Марк кивнул.
— Наверняка не подозревала. Он всю жизнь любил рыбалку.
— Но последние двадцать лет ему пришлось отказаться от своего любимого увлечения. Уезжая якобы на рыбалку, он встречался со мной. В рыбацком домике в Тихой заводи. Но потом этот домик разгромили какие-то хулиганы.
Вдруг Марк с горечью вспомнил, с каким пониманием отнесся отец к его увлечению баскетболом. Старый лжец! Из-за баскетбола Марк перестал ездить в Тихую заводь. Ему тогда было двенадцать лет. Ровно двадцать лет назад, когда отец познакомился с мисс Фарли.
Но, может, все было как раз наоборот? Марк вырос, у него появились новые друзья и увлечения, и папа почувствовал себя одиноким и брошенным. Ведь выходные, проведенные с Марком, были для него, наверное, настоящей отдушиной! Когда взрослеющий сын стал отдаляться от него, он нашел утешение с Розмари. Да, могло быть и так, и в этом случае Марк должен винить не отца за его распущенность, а себя за свое невнимание.
Марк посмотрел на Розмари и подумал о том, какой же необыкновенной красавицей она была двадцать лет назад. Она и теперь очень красива.
— Позвольте мне попросить прощения за моего отца, — с чувством сказал Марк. — Мне кажется, он поступил с вами жестоко. И несправедливо. И я думаю, что он и сам это понимал. Его решение подарить вам Тихую заводь было, несомненно, его последним «прости». Поэтому Тихая заводь обязательно должна быть вашей. Я уже сказал Анне, что немедленно поручу юристам все оформить.
Розмари подняла на него лучистые глаза, полные такого восхищения, что он чуть сам не расплакался.
— Неужели ты это сделаешь?
— Конечно. Таково было желание моего отца.
Она разрыдалась, и Марку ничего не оставалось, как вновь принять на себя роль жилетки. Он обхватил ее за хрупкие плечи и стал приговаривать что-то успокаивающее. Второй раз за день он утешает женщин семьи Фарли! Но успокаивать мать — совсем не то, что утешать дочь. И слава Богу.
— Ну пожалуйста, Розмари. Не плачьте. Успокойтесь.
— Оливер терпеть не мог, когда я плакала, — всхлипывала Розмари.

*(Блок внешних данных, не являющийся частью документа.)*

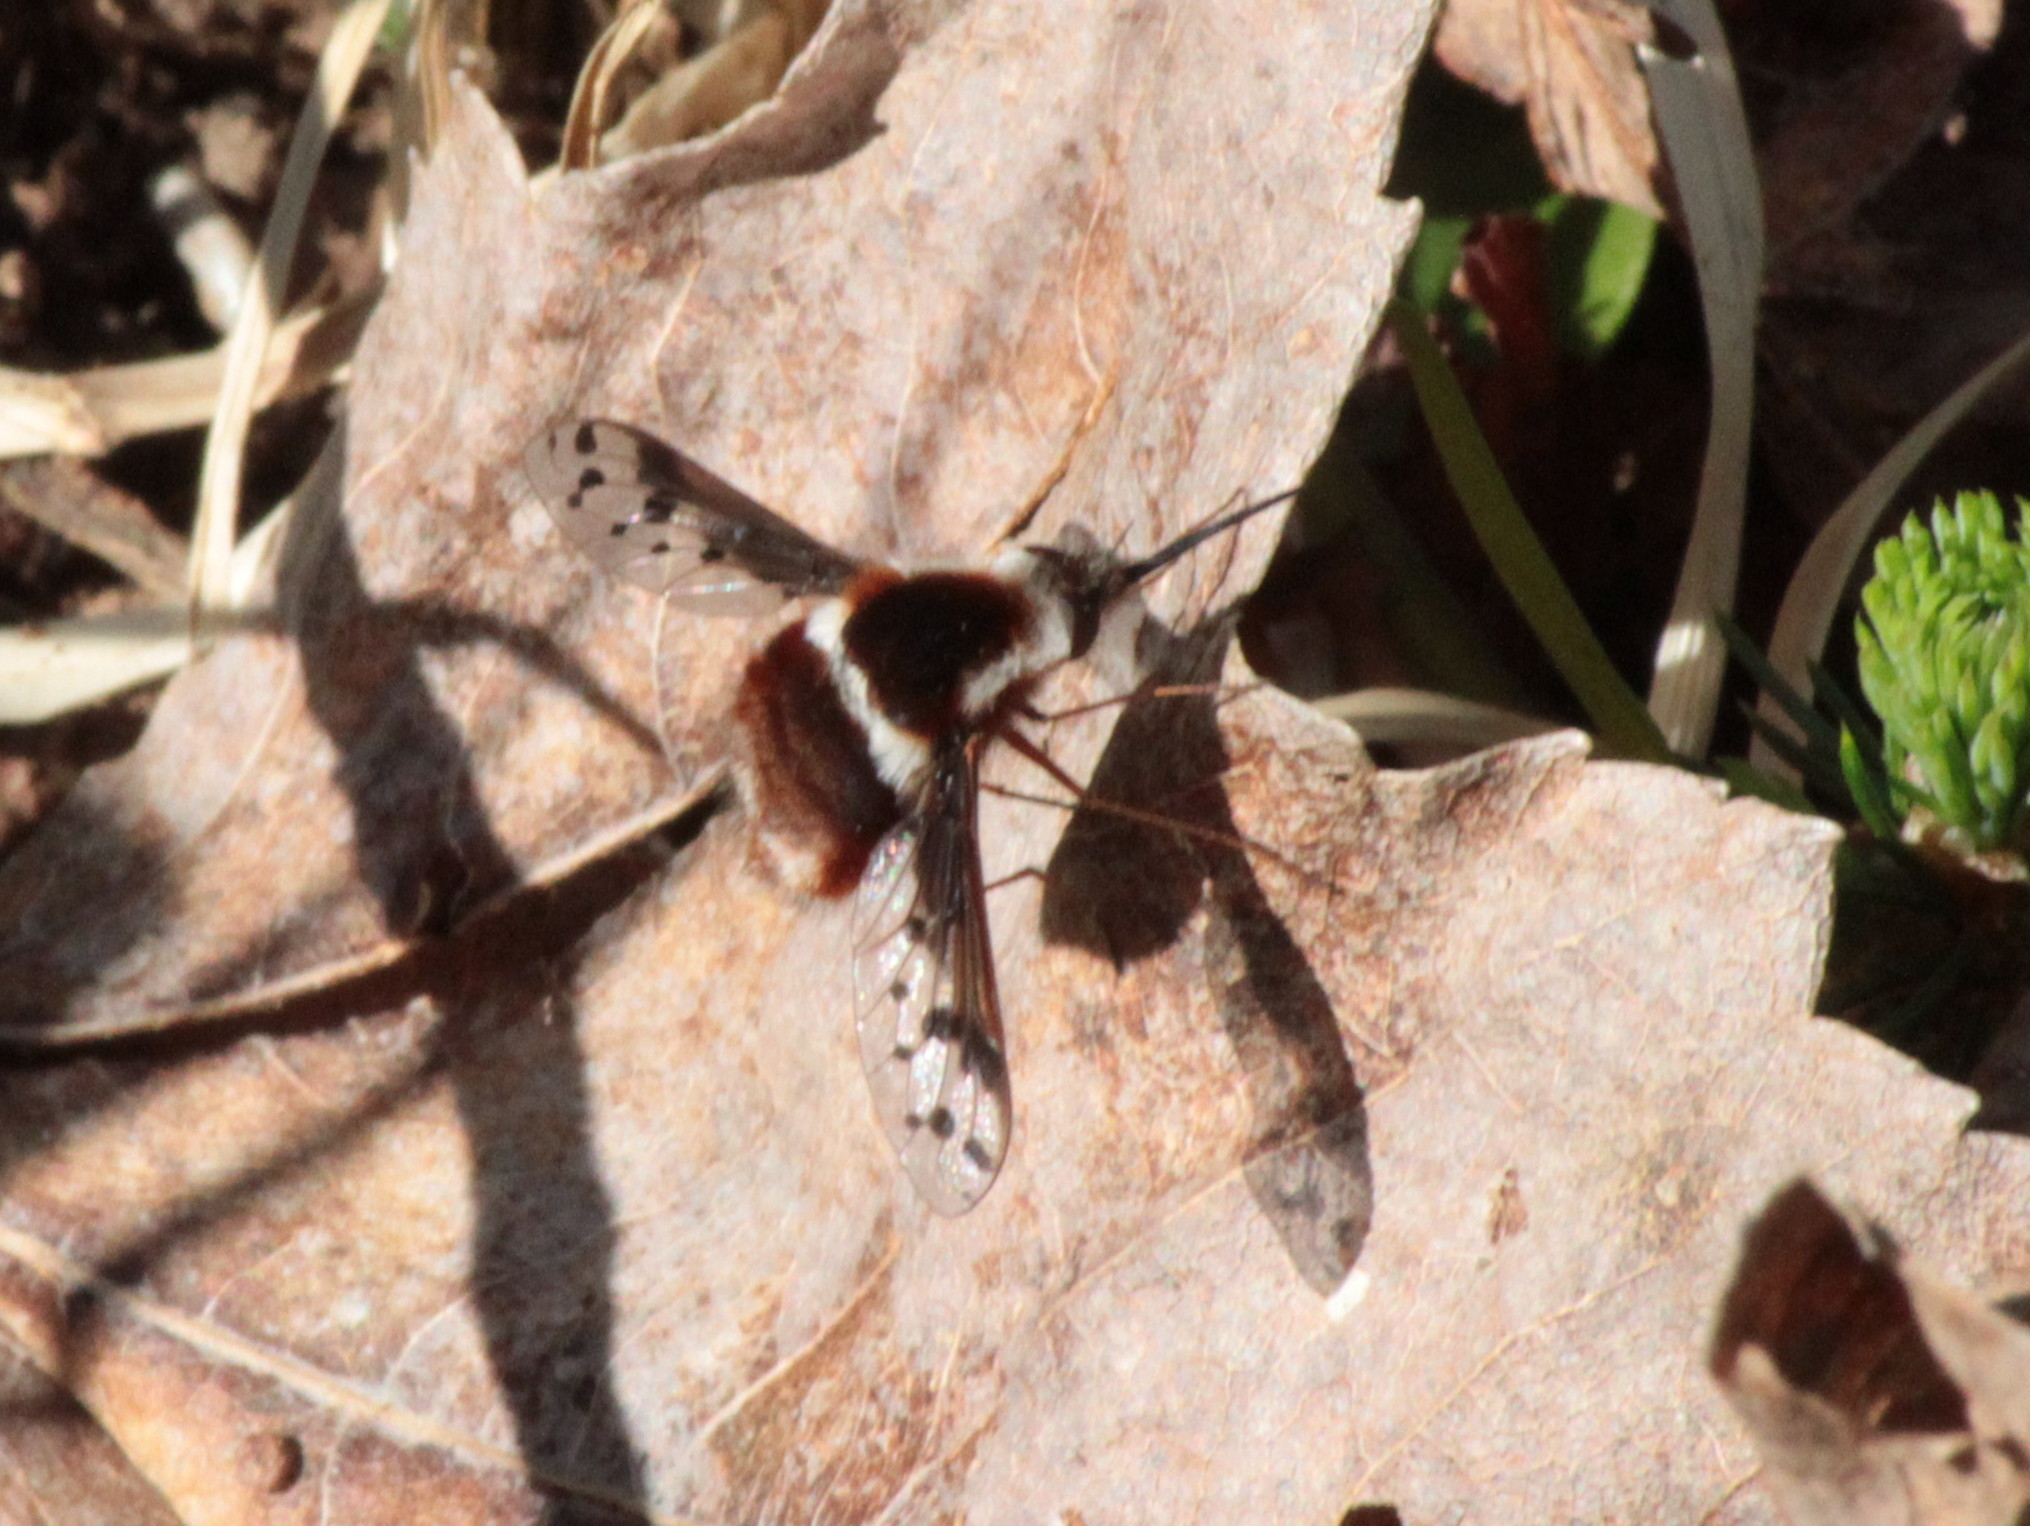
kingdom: Animalia
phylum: Arthropoda
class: Insecta
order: Diptera
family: Bombyliidae
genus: Bombylius
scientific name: Bombylius pygmaeus
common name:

Ничего удивительного, мрачно подумал Марк. Готов спорить на что угодно, плакать ей приходилось нередко. Отец бессовестно испортил ей жизнь. Почему он не повел себя, как порядочный человек, и не оставил ее, как бы трудно ему ни было? Тогда со временем она могла бы утешиться и начать жизнь заново, познакомиться с хорошим человеком, выйти замуж, родить еще детей. Ей же, бедняжке, пришлось довольствоваться нечастыми «постельными сценами»…
Отец всякий стыд потерял! Марк бросил взгляд на Анну и виновато признал, что отец отнюдь не был исключением.
Страшная сила — физическое влечение. Особенно для мужчины.
Марк мысленно поклялся, что никогда не допустит, чтобы его влечение к Анне пересилило здравый смысл. Скоро вечер закончится, и он больше никогда не вернется сюда. Но пока он еще здесь, его долг — дать Розмари хоть какое-то утешение. Совесть его и так не спокойна из-за Анны, так пусть она хоть за мать порадуется.
Марк повернулся к Анне.
— Анна, почему бы вам не отвести маму наверх и не помочь ей переодеться к ужину? Розмари, вам обязательно надо поесть. И поговорить. Иначе на душе у вас не будет мира, я это по себе знаю. Давайте-ка всласть поговорим. Перемоем косточки старому греховоднику, если захотите. А потом опрокинем пару стаканов вина, которое припасла Мелани. Мелани, Розмари будет готова через десять минут. Поспеете с ужином?
— Нет проблем, — улыбнулась Мелани.
— Ну, дамы, вперед, — поторопил их Марк. — И, Анна, ради Бога, не прихорашивайтесь так долго, как перед поездкой сюда. Через десять минут я поднимусь к вам и спущу к столу силой.
Анна вспыхнула, но не возразила. Он абсолютно прав. Мать надо слегка встряхнуть, не давать ей разнюниваться. И дать ей возможность поговорить об Оливере. Ни с ней, ни с Мелани мама не могла бы говорить о любимом свободно, зная их более чем прохладное отношение к Оливеру. А поговорив с Марком, мама, может быть, перестанет его идеализировать.
Анна повела все еще ошеломленную Розмари наверх, усадила ее на кровать, а сама стала перебирать вещи. Вытащила простые синие джинсы и белый тонкий пуловер. Не бог весть что, но гладить не надо.
— Вот, мама, надень.
— Он необыкновенный, правда? — мечтательно проговорила Розмари. — Прямо как Оливер.